Adalah tokoh asal jeplak Jenderal Dudung Abdurachman, KSAD baru yang mengungkapkannya. Sebelumnya pernah menyatakan bahwa semua agama sama di hadapan Tuhan. Darimana pak Jenderal tahu tentang pandangan atau sikap Tuhan? Jenderal ini sering nyerempet agama tetapi tanpa basis keilmuan.
Netizen berujar sebaiknya Dudung fokus pada bidang kerjanya saja sebagai Komandan Tentara yang harus membasmi kaum separatis seperti KKB Papua. Mereka radikalis dan teroris berbahaya. Sayang untuk inipun ternyata ucapannya kacau. Menurut Dudung KKB itu adalah saudara yang harus dirangkul.
Doa simpel berbahasa Indonesia sebenarnya tidak salah-salah amat jika kemampuannya cuma yang simpel-simpel itu. “Kalau saya berdoa setelah sholat doa saya simpel aja, ya Tuhan pakai bahasa Indonesia aja, karena Tuhan kita bukan orang Arab”. Tak perlu kaitkan dengan Arab. Jika memiliki kemampuan doa sebagaimana dalam Al-Qur’an dan Al Hadits maka hal itu jauh lebih baik.
Anak TK saja sudah terbiasa belajar doa bahasa Arab. Doa makan, doa tidur, doa bangun atau mendoakan orang tua sebagaimana di ajarkan Nabi. Tidak perlu meyakini dulu bahwa Tuhan itu orang Arab. Ah Dudung ini ada-ada saja. Menurut Dudung lagi, “saya pakai bahasa Indonesia, ya Tuhan ya Allah saya ingin membantu orang, saya ingin menolong orang itu saja doa nya, itu saja”.
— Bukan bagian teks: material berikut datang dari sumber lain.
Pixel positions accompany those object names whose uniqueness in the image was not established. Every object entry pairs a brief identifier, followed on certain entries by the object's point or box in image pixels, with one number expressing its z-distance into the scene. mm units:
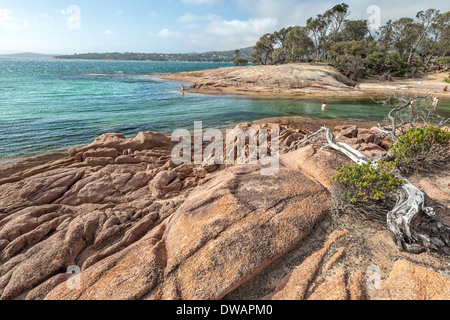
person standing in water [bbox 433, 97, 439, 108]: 29966
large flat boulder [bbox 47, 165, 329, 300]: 4293
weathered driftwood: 4866
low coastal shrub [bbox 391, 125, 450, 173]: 8164
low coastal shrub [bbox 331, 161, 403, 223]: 5797
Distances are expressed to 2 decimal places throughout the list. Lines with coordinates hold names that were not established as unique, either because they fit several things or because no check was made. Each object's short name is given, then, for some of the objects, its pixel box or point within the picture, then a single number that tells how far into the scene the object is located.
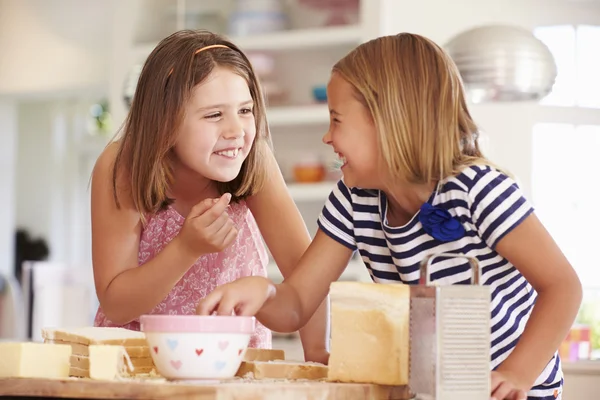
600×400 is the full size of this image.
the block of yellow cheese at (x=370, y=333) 1.83
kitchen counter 2.73
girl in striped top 1.98
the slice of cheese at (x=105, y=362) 1.81
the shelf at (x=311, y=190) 6.17
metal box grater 1.78
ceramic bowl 1.79
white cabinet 6.16
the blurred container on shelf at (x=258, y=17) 6.49
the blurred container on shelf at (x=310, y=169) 6.31
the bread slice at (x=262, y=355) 2.06
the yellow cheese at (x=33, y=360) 1.84
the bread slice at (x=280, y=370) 1.90
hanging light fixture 4.58
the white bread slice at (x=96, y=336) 1.96
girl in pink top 2.39
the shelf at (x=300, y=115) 6.14
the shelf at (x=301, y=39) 6.05
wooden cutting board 1.71
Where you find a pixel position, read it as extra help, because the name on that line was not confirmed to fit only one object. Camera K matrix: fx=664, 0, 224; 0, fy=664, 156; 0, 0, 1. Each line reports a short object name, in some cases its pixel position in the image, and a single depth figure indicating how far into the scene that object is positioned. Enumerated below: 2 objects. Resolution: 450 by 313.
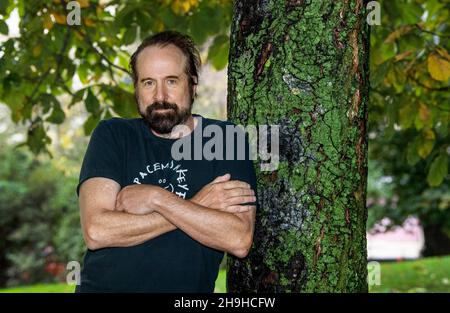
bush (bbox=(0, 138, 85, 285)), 16.81
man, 2.72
Ironi doa satu-satunya yaitu ingin membantu orang, ingin menolong orang, eh Dudung berdiri bangga berpose memfitnah anggota laskar FPI yang dianiaya dan dibunuh brutal. Lalu menolong siapa, membantu siapa ?
Jadi teringat doa Abu Nawas yang berstrategi atau mengakali Tuhan. Dengan bahasa “menolong dan membantu ibu”.
Abu Nawas berdoa ingin mendapat jodoh wanita cantik dan sholehah. Dengan khusyu ia minta kepada Allah agar wanita cantik pujaannya menjadi jodohnya. Namanya disebut, keshalehannya juga. Namun lama belum juga dikabulkan. Lalu ia mengubah doa dengan kepasrahan tinggi agar diberi istri yang terbaik menurut Allah bagi dirinya. Belum juga kabul.
Strategi doa diubah yaitu tidak untuk kepentingan dirinya lagi, tetapi dalam rangka menolong dan membantu orang. Doanya agar ibunya diberi menantu. Abu Nawas mencoba mengakali agar ibunya diberi menantu yang dapat menolong dan membantu.
“Ya Allah kini aku tidak lagi minta untuk diriku, aku hanya minta wanita sebagai menantu ibuku yang sudah tua dan perlu dibantu, saya sangat mencintai, sekali lagi berilah ia menantu”.
Entah dikabul entah tidak doa dengan strategi atau akal-akalan seperti ini.